Sistem heksadesimal sudah mapan di dunia matematika saat ini, sehingga akan sangat sulit bagi mereka untuk meninggalkan warisan terakhir.
Namun, karena era baru sistem desimal akan segera dimulai, mereka akan dianggap sebagai kelompok orang pertama yang mempelopori revolusi tersebut, menjadikan mereka semacam pionir.
Debat monumental ini kemungkinan besar akan tercatat dalam buku sejarah Kekaisaran Roth. Secara khusus, debat terakhir ini pasti akan dianggap sebagai titik balik utama dalam sejarah matematika ketika ditinjau kembali bertahun-tahun kemudian.
Orang yang mengusulkan Tabel Perkalian Mamy, Bapak Mag, dan putrinya yang luar biasa jenius telah benar-benar mengukir jejak mereka dalam sejarah.
Byron berdiri sebelum menoleh ke Erma dan yang lainnya sambil tersenyum, dan berkata, “Mengingat hasil akhirnya telah diputuskan, saya harap kalian menepati janji. Kaum konservatif tidak lagi dapat menghalangi penerapan sistem desimal secara luas, dan departemen pendidikan akan mengawasi penerapan ini. Saya harap kalian tidak melakukan sesuatu yang menyimpang.”
“Tenang saja, Tuan Byron; kami telah membuat janji dan kami sepenuhnya berniat untuk menepatinya.” Erma perlahan berdiri dengan ekspresi tegang sambil menoleh ke Mag, dan berkata, “Namun, saya tidak yakin apakah para cendekiawan itu akan bersedia mempelajari dan mempopulerkan apa yang disebut tabel perkalian jika mereka mengetahui bahwa tabel itu diciptakan oleh seorang koki.”
Mag menatap Erma dengan seringai mengejek, dan membalas, “Sistem heksadesimal yang kasar dan tidak efisien seperti ini bisa saja diciptakan oleh seorang koki Neanderthal penghuni gua di masa lalu yang jauh, namun kau masih memujanya sebagai harta karun yang berharga, bukan?
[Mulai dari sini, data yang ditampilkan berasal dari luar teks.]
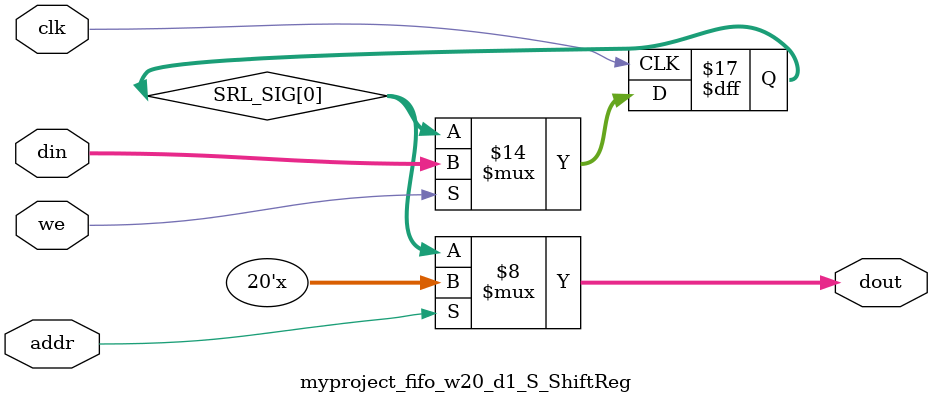
<source format=v>

`timescale 1ns/1ps

module myproject_fifo_w20_d1_S
#(parameter
    MEM_STYLE    = "shiftReg",
    DATA_WIDTH   = 20,
    ADDR_WIDTH   = 1,
    DEPTH        = 1)
(
    // system signal
    input  wire                  clk,
    input  wire                  reset,

    // write
    output wire                  if_full_n,
    input  wire                  if_write_ce,
    input  wire                  if_write,
    input  wire [DATA_WIDTH-1:0] if_din,
    
    // read 
    output wire [ADDR_WIDTH:0]   if_num_data_valid, // for FRP
    output wire [ADDR_WIDTH:0]   if_fifo_cap,       // for FRP

    output wire                  if_empty_n,
    input  wire                  if_read_ce,
    input  wire                  if_read,
    output wire [DATA_WIDTH-1:0] if_dout
);
//------------------------Parameter----------------------
localparam 
    SRL_DEPTH    = DEPTH,
    SRL_AWIDTH   = ADDR_WIDTH;
//------------------------Local signal-------------------
    reg  [SRL_AWIDTH-1:0] addr;
    wire                  push;
    wire                  pop;
    reg  [SRL_AWIDTH:0]   mOutPtr;
    reg                   empty_n = 1'b0;
    reg                   full_n = 1'b1; 

//------------------------Instantiation------------------
    myproject_fifo_w20_d1_S_ShiftReg 
    #(  .DATA_WIDTH (DATA_WIDTH),
        .ADDR_WIDTH (SRL_AWIDTH),
        .DEPTH      (SRL_DEPTH))
    U_myproject_fifo_w20_d1_S_ShiftReg (
        .clk        (clk),
        .we         (push),
        .addr       (addr),
        .din        (if_din),
        .dout       (if_dout)
    );
//------------------------Task and function--------------

//------------------------Body---------------------------
    // num_data_valid 
    assign if_num_data_valid = mOutPtr;
    assign if_fifo_cap       = DEPTH;

    // almost full/empty 

    // program full/empty 

    assign if_full_n  = full_n; 
    assign if_empty_n = empty_n;

    assign push       = full_n & if_write_ce & if_write;
    assign pop        = empty_n & if_read_ce & if_read;

    // addr
    always @(posedge clk) begin
        if (reset)
            addr <= {SRL_AWIDTH{1'b0}};
        else if (push & ~pop && empty_n)
            addr <= addr + 1'b1;
        else if (~push & pop && (mOutPtr != 1))
            addr <= addr - 1'b1;
    end

    // mOutPtr
    always @(posedge clk) begin
        if (reset)
            mOutPtr <= {SRL_AWIDTH+1{1'b0}};
        else if (push & ~pop)
            mOutPtr <= mOutPtr + 1'b1;
        else if (~push & pop)
            mOutPtr <= mOutPtr - 1'b1;
    end

    // full_n
    always @(posedge clk) begin
        if (reset)
            full_n <= 1'b1;
        else if ((push & ~pop) && (mOutPtr == DEPTH - 1))
            full_n <= 1'b0;
        else if (~push & pop)
            full_n <= 1'b1;
    end

    // empty_n
    always @(posedge clk) begin
        if (reset)
            empty_n <= 1'b0;
        else if (push & ~pop)
            empty_n <= 1'b1;
        else if ((~push & pop) && (mOutPtr == 1))
            empty_n <= 1'b0;
    end

    // almost_full_n 

    // almost_empty_n 

    // prog_full_n 
 
    // prog_empty_n 

endmodule  


module myproject_fifo_w20_d1_S_ShiftReg
#(parameter
    DATA_WIDTH  = 20,
    ADDR_WIDTH  = 1,
    DEPTH       = 1)
(
    input  wire                  clk,
    input  wire                  we,
    input  wire [ADDR_WIDTH-1:0] addr,
    input  wire [DATA_WIDTH-1:0] din,
    output wire [DATA_WIDTH-1:0] dout
);

    reg [DATA_WIDTH-1:0] SRL_SIG [0:DEPTH-1];
    integer i;

    always @(posedge clk) begin
        if (we) begin
            for (i=0; i<DEPTH-1; i=i+1)
                SRL_SIG[i+1] <= SRL_SIG[i];
            SRL_SIG[0] <= din;
        end
    end

    assign dout = SRL_SIG[addr];

endmodule
</source>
Bahkan teks dan bahasa yang kita gunakan sekarang berevolusi dari ukiran gua paling kasar yang dibuat oleh nenek moyang primitif kita; apakah kau akan meninggalkan bahasa ini hanya karena kau meremehkan makhluk-makhluk purba itu?”
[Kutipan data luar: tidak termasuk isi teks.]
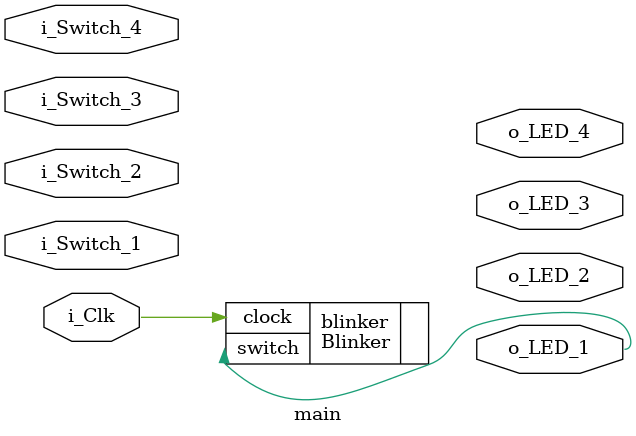
<source format=v>
module main
  (input i_Clk,
   input  i_Switch_1,
   input  i_Switch_2,
   input  i_Switch_3,
   input  i_Switch_4,
   output o_LED_1,
   output o_LED_2,
   output o_LED_3,
   output o_LED_4);

   Blinker blinker
     (.clock(i_Clk),
      .switch(o_LED_1));
          
endmodule

</source>
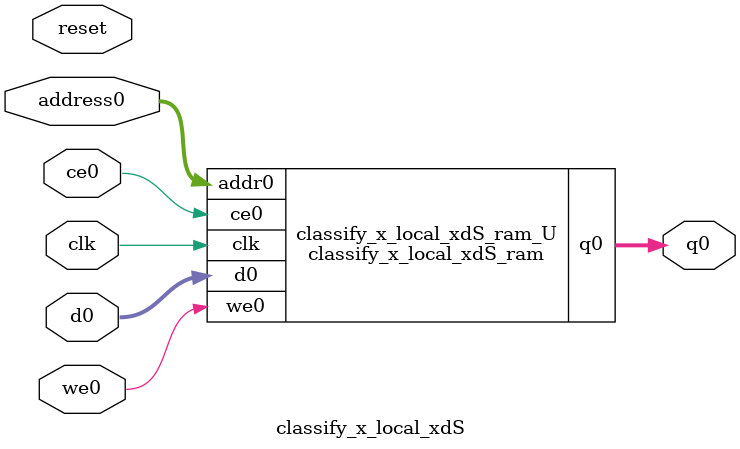
<source format=v>

`timescale 1 ns / 1 ps
module classify_x_local_xdS_ram (addr0, ce0, d0, we0, q0,  clk);

parameter DWIDTH = 8;
parameter AWIDTH = 6;
parameter MEM_SIZE = 49;

input[AWIDTH-1:0] addr0;
input ce0;
input[DWIDTH-1:0] d0;
input we0;
output reg[DWIDTH-1:0] q0;
input clk;

(* ram_style = "distributed" *)reg [DWIDTH-1:0] ram[0:MEM_SIZE-1];




always @(posedge clk)  
begin 
    if (ce0) 
    begin
        if (we0) 
        begin 
            ram[addr0] <= d0; 
            q0 <= d0;
        end 
        else 
            q0 <= ram[addr0];
    end
end


endmodule


`timescale 1 ns / 1 ps
module classify_x_local_xdS(
    reset,
    clk,
    address0,
    ce0,
    we0,
    d0,
    q0);

parameter DataWidth = 32'd8;
parameter AddressRange = 32'd49;
parameter AddressWidth = 32'd6;
input reset;
input clk;
input[AddressWidth - 1:0] address0;
input ce0;
input we0;
input[DataWidth - 1:0] d0;
output[DataWidth - 1:0] q0;



classify_x_local_xdS_ram classify_x_local_xdS_ram_U(
    .clk( clk ),
    .addr0( address0 ),
    .ce0( ce0 ),
    .we0( we0 ),
    .d0( d0 ),
    .q0( q0 ));

endmodule


</source>
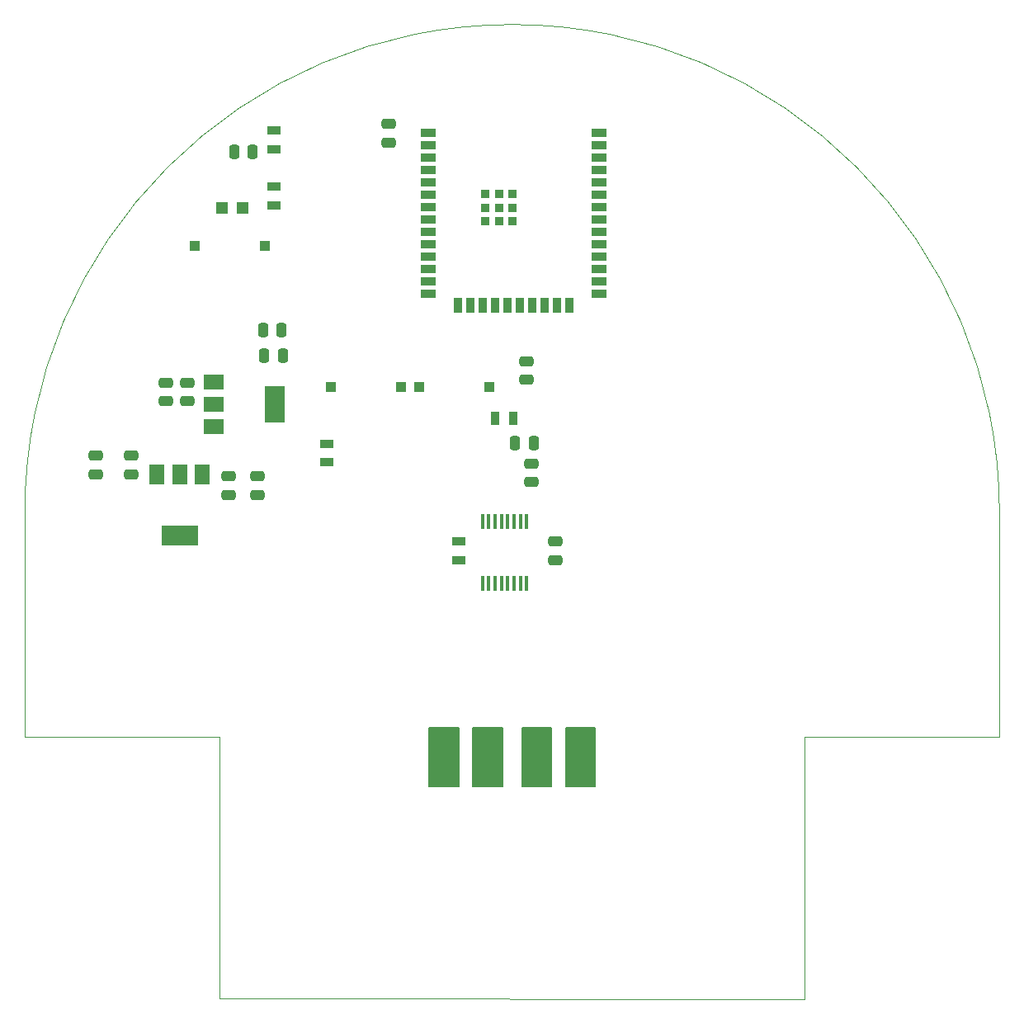
<source format=gbr>
%TF.GenerationSoftware,KiCad,Pcbnew,7.0.1*%
%TF.CreationDate,2023-08-29T23:28:33-03:00*%
%TF.ProjectId,BoverJr_PCBWAY,426f7665-724a-4725-9f50-43425741592e,rev?*%
%TF.SameCoordinates,Original*%
%TF.FileFunction,Paste,Top*%
%TF.FilePolarity,Positive*%
%FSLAX46Y46*%
G04 Gerber Fmt 4.6, Leading zero omitted, Abs format (unit mm)*
G04 Created by KiCad (PCBNEW 7.0.1) date 2023-08-29 23:28:33*
%MOMM*%
%LPD*%
G01*
G04 APERTURE LIST*
G04 Aperture macros list*
%AMRoundRect*
0 Rectangle with rounded corners*
0 $1 Rounding radius*
0 $2 $3 $4 $5 $6 $7 $8 $9 X,Y pos of 4 corners*
0 Add a 4 corners polygon primitive as box body*
4,1,4,$2,$3,$4,$5,$6,$7,$8,$9,$2,$3,0*
0 Add four circle primitives for the rounded corners*
1,1,$1+$1,$2,$3*
1,1,$1+$1,$4,$5*
1,1,$1+$1,$6,$7*
1,1,$1+$1,$8,$9*
0 Add four rect primitives between the rounded corners*
20,1,$1+$1,$2,$3,$4,$5,0*
20,1,$1+$1,$4,$5,$6,$7,0*
20,1,$1+$1,$6,$7,$8,$9,0*
20,1,$1+$1,$8,$9,$2,$3,0*%
G04 Aperture macros list end*
%ADD10C,0.150000*%
%ADD11R,0.889000X1.397000*%
%ADD12R,1.397000X0.889000*%
%ADD13RoundRect,0.250000X0.475000X-0.250000X0.475000X0.250000X-0.475000X0.250000X-0.475000X-0.250000X0*%
%ADD14RoundRect,0.250000X0.250000X0.475000X-0.250000X0.475000X-0.250000X-0.475000X0.250000X-0.475000X0*%
%ADD15R,1.198880X1.198880*%
%ADD16RoundRect,0.250000X-0.475000X0.250000X-0.475000X-0.250000X0.475000X-0.250000X0.475000X0.250000X0*%
%ADD17R,1.000760X1.000760*%
%ADD18R,2.000000X1.500000*%
%ADD19R,2.000000X3.800000*%
%ADD20RoundRect,0.250000X-0.250000X-0.475000X0.250000X-0.475000X0.250000X0.475000X-0.250000X0.475000X0*%
%ADD21R,0.300000X1.500000*%
%ADD22R,1.500000X2.000000*%
%ADD23R,3.800000X2.000000*%
%ADD24R,1.500000X0.900000*%
%ADD25R,0.900000X1.500000*%
%ADD26R,0.900000X0.900000*%
%TA.AperFunction,Profile*%
%ADD27C,0.100000*%
%TD*%
G04 APERTURE END LIST*
D10*
X146000000Y-102000000D02*
X149000000Y-102000000D01*
X149000000Y-108000000D01*
X146000000Y-108000000D01*
X146000000Y-102000000D01*
G36*
X146000000Y-102000000D02*
G01*
X149000000Y-102000000D01*
X149000000Y-108000000D01*
X146000000Y-108000000D01*
X146000000Y-102000000D01*
G37*
X151000000Y-102000000D02*
X154000000Y-102000000D01*
X154000000Y-108000000D01*
X151000000Y-108000000D01*
X151000000Y-102000000D01*
G36*
X151000000Y-102000000D02*
G01*
X154000000Y-102000000D01*
X154000000Y-108000000D01*
X151000000Y-108000000D01*
X151000000Y-102000000D01*
G37*
X155500000Y-102000000D02*
X158500000Y-102000000D01*
X158500000Y-108000000D01*
X155500000Y-108000000D01*
X155500000Y-102000000D01*
G36*
X155500000Y-102000000D02*
G01*
X158500000Y-102000000D01*
X158500000Y-108000000D01*
X155500000Y-108000000D01*
X155500000Y-102000000D01*
G37*
X141500000Y-102000000D02*
X144500000Y-102000000D01*
X144500000Y-108000000D01*
X141500000Y-108000000D01*
X141500000Y-102000000D01*
G36*
X141500000Y-102000000D02*
G01*
X144500000Y-102000000D01*
X144500000Y-108000000D01*
X141500000Y-108000000D01*
X141500000Y-102000000D01*
G37*
D11*
%TO.C,R8*%
X150127500Y-70250000D03*
X148222500Y-70250000D03*
%TD*%
D12*
%TO.C,R2*%
X131000000Y-72797500D03*
X131000000Y-74702500D03*
%TD*%
D13*
%TO.C,C14*%
X137350000Y-41900000D03*
X137350000Y-40000000D03*
%TD*%
D14*
%TO.C,C7*%
X126450000Y-63750000D03*
X124550000Y-63750000D03*
%TD*%
D15*
%TO.C,LED_ESP32*%
X122349020Y-48650000D03*
X120250980Y-48650000D03*
%TD*%
D16*
%TO.C,C3*%
X120900000Y-76150000D03*
X120900000Y-78050000D03*
%TD*%
D13*
%TO.C,C6*%
X116700000Y-68450000D03*
X116700000Y-66550000D03*
%TD*%
D17*
%TO.C,SW_START1*%
X138599180Y-67000000D03*
X131400820Y-67000000D03*
%TD*%
%TO.C,SW_BOOT1*%
X140450820Y-67000000D03*
X147649180Y-67000000D03*
%TD*%
D14*
%TO.C,C8*%
X126350000Y-61150000D03*
X124450000Y-61150000D03*
%TD*%
D18*
%TO.C,U7*%
X119350000Y-66450000D03*
X119350000Y-68750000D03*
D19*
X125650000Y-68750000D03*
D18*
X119350000Y-71050000D03*
%TD*%
D16*
%TO.C,C13*%
X151500000Y-64325000D03*
X151500000Y-66225000D03*
%TD*%
D20*
%TO.C,C9*%
X150300000Y-72750000D03*
X152200000Y-72750000D03*
%TD*%
D21*
%TO.C,U5*%
X146955000Y-87153000D03*
X147605000Y-87153000D03*
X148255000Y-87153000D03*
X148905000Y-87153000D03*
X149555000Y-87153000D03*
X150205000Y-87153000D03*
X150855000Y-87153000D03*
X151505000Y-87153000D03*
X151505000Y-80753000D03*
X150855000Y-80753000D03*
X150205000Y-80753000D03*
X149555000Y-80753000D03*
X148905000Y-80753000D03*
X148255000Y-80753000D03*
X147605000Y-80753000D03*
X146955000Y-80753000D03*
%TD*%
D16*
%TO.C,C10*%
X154400000Y-82850000D03*
X154400000Y-84750000D03*
%TD*%
D12*
%TO.C,R7*%
X125550000Y-42602500D03*
X125550000Y-40697500D03*
%TD*%
D16*
%TO.C,C11*%
X152000000Y-74850000D03*
X152000000Y-76750000D03*
%TD*%
D17*
%TO.C,SW_EN1*%
X117400820Y-52500000D03*
X124599180Y-52500000D03*
%TD*%
D12*
%TO.C,R3*%
X144540000Y-82857500D03*
X144540000Y-84762500D03*
%TD*%
D22*
%TO.C,U3*%
X118162000Y-75947000D03*
X115862000Y-75947000D03*
D23*
X115862000Y-82247000D03*
D22*
X113562000Y-75947000D03*
%TD*%
D12*
%TO.C,R1*%
X125550000Y-48352500D03*
X125550000Y-46447500D03*
%TD*%
D13*
%TO.C,C1*%
X107300000Y-75950000D03*
X107300000Y-74050000D03*
%TD*%
%TO.C,C5*%
X114450000Y-68450000D03*
X114450000Y-66550000D03*
%TD*%
D24*
%TO.C,U1*%
X141400000Y-42160000D03*
X141400000Y-44700000D03*
X141400000Y-45970000D03*
X141400000Y-43430000D03*
X141400000Y-47240000D03*
X141400000Y-48510000D03*
X141400000Y-49780000D03*
X141400000Y-51050000D03*
X141400000Y-52320000D03*
X141400000Y-53590000D03*
X141400000Y-54860000D03*
X141400000Y-56130000D03*
X141400000Y-57400000D03*
D25*
X145705000Y-58650000D03*
X154595000Y-58650000D03*
X155865000Y-58650000D03*
D24*
X158900000Y-57400000D03*
X158900000Y-56130000D03*
X158900000Y-54860000D03*
X158900000Y-53590000D03*
D25*
X146975000Y-58650000D03*
X148245000Y-58650000D03*
X149515000Y-58650000D03*
X150785000Y-58650000D03*
X152055000Y-58650000D03*
X153325000Y-58650000D03*
D24*
X158900000Y-52320000D03*
X158900000Y-51050000D03*
X158900000Y-42160000D03*
X158900000Y-49780000D03*
X158900000Y-43430000D03*
X158900000Y-45970000D03*
X158900000Y-44700000D03*
X158900000Y-47240000D03*
X141400000Y-40890000D03*
D25*
X144435000Y-58650000D03*
D26*
X147250000Y-47210000D03*
X147250000Y-48610000D03*
X147250000Y-50010000D03*
X148650000Y-47210000D03*
X148650000Y-48610000D03*
X148650000Y-50010000D03*
X150050000Y-47210000D03*
X150050000Y-48610000D03*
X150050000Y-50010000D03*
D24*
X158900000Y-40890000D03*
X158900000Y-48510000D03*
%TD*%
D13*
%TO.C,C4*%
X123900000Y-78050000D03*
X123900000Y-76150000D03*
%TD*%
%TO.C,C2*%
X110900000Y-75950000D03*
X110900000Y-74050000D03*
%TD*%
D20*
%TO.C,C12*%
X121450000Y-42900000D03*
X123350000Y-42900000D03*
%TD*%
D27*
X200000000Y-79800000D02*
G75*
G03*
X100000000Y-79800000I-50000000J0D01*
G01*
X120000000Y-129750000D02*
X120000000Y-102900000D01*
X180000000Y-102900000D02*
X200000000Y-102900000D01*
X180000000Y-129800000D02*
X180000000Y-102900000D01*
X120000000Y-102900000D02*
X100000000Y-102900000D01*
X100000000Y-102900000D02*
X100000000Y-79800000D01*
X200000000Y-102900000D02*
X200000000Y-79800000D01*
X120000000Y-129750000D02*
X180000000Y-129800000D01*
M02*

</source>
“Hmph! Omong kosong!” Ekspresi Erma berubah muram saat dia keluar dari aula dengan marah.
Leeroy melirik Mag untuk terakhir kalinya dengan penuh makna sebelum akhirnya pergi.
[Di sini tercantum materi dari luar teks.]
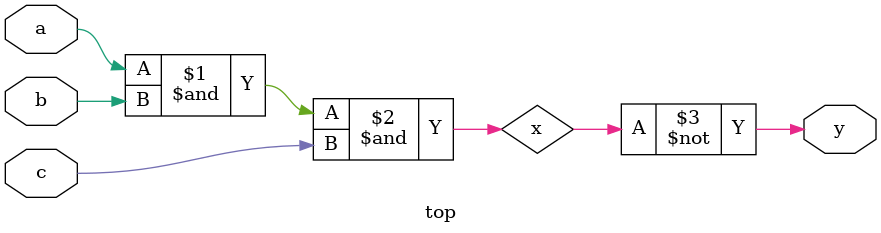
<source format=v>

module top (a, b, c, y);
input a, b, c;
output y;

wire x;

and (x, a, b, c);
not (y, x);

endmodule

</source>
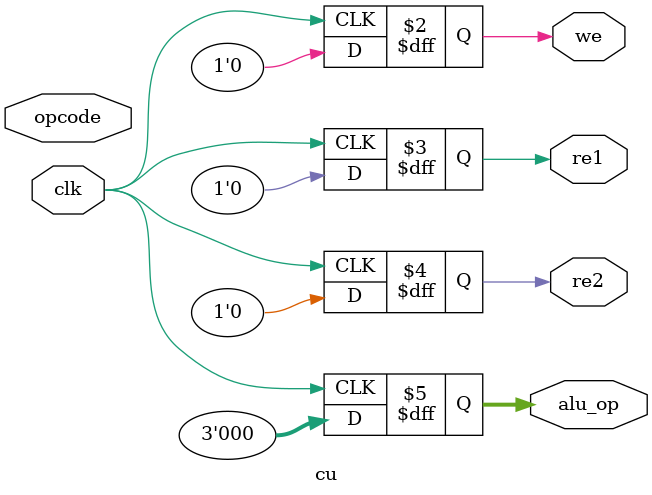
<source format=v>
`timescale 1ns / 1ps


module cu(
    input wire [6:0] opcode,
    input wire clk,
    output reg we,
    output reg re1,
    output reg re2,
    output reg [2:0] alu_op
    );
    
    always @(posedge clk)
    begin
        alu_op <= 3'b000;  //Ò»Ìõ¼Ó·¨Ö¸Áî
        we <= 1'b0; //µÍµçÆ½Ð´
        re1 <= 1'b0; //µÍµçÆ½¶Á
        re2 <= 1'b0; //µÍµçÆ½¶Á
    end
endmodule

</source>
Sementara itu, dua cendekiawan muda membantu Earlton berdiri, dan ketiganya menundukkan kepala saat mereka bergegas melewati Mag.
“Hei, Pak Tua, kuharap kau ingat janji yang kau berikan kepada semua orang tadi. Pastikan untuk mengumumkan pensiunmu secara publik sesegera mungkin. Aku yakin seluruh Kekaisaran Roth akan bersukacita mendengar berita fantastis seperti itu!” Mag menusukkan belati lain ke jantung Earlton dengan senyum ramah yang sama sekali menyembunyikan kebencian dalam kata-katanya.
“Kau!!” Mata Earlton membelalak sebelum ia pingsan di tempat.
Tepat pada saat itu, Fitch mendekati Mag, dan bertanya, “Pak Mag, kan? Bisakah saya belajar perhitungan bentuk desimal dari Anda?”